Observation— When the primary or only difference between two tunes is the order of their 2-note patterns, most of the metrics will be the same because many metrics depend on the count of individual patterns.
- Average duration ratio: Because only the order of patterns changes, the duration ratios themselves do not change.
- Run metrics: The changes in measures 2 and 7 do not affect the number of runs or their average length, and are not involved in the maximum run (measure 4).
- Repeating pitches and durations: This particular difference in tunes, because of the particular notes that precede and follow the changed notes, keep the number of repeating pitches and durations the same.
- The order change of the patterns does not affect their spread (standard deviation).

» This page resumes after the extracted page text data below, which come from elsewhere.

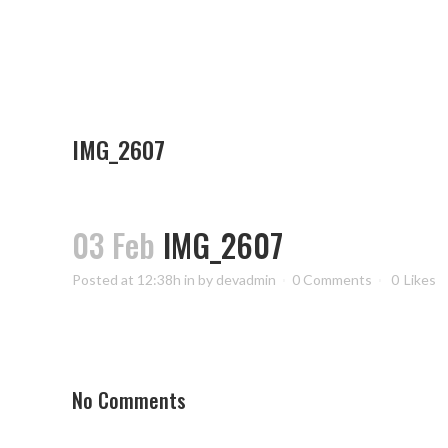
IMG_2607
03 Feb
IMG_2607
Posted at 12:38h
in
by
devadmin
0 Comments
0
Likes
No Comments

- Number of different pitches, durations, intervals, duration ratios, and the normalized versions of these metrics: The changed order of the patterns leaves these counts intact between the tunes. The tunes contain the same number of notes, so the normalized versions are also the same.
- Repeated intervals (pitch differentials) and repeated duration ratios: The changes in measures 2 and 7 do not involve the notes that either repeat intervals or repeat duration ratios.
Musical Palindromes
We now turn to the single difference between the two tunes as far as our metrics are concerned: palindromes. There are eight 3-note palindromes in the 1657 version of “Devil’s Dreams” and 10 palindromes in the 1670 version. (The palindromes are easy to count as they are all either a D quarter-C# half-D quarter note or C# half-D quarter-C# half note.) This difference in palindrome count results in the palindrome metric having a difference between the two tunes of 0.07.
This page introduced and explained in detail how the Skiptune metrics can be used to assess the similarities between tunes in an analytic, numerical manner. Other pages on this topic provide more examples but without the detail of marching through each metric.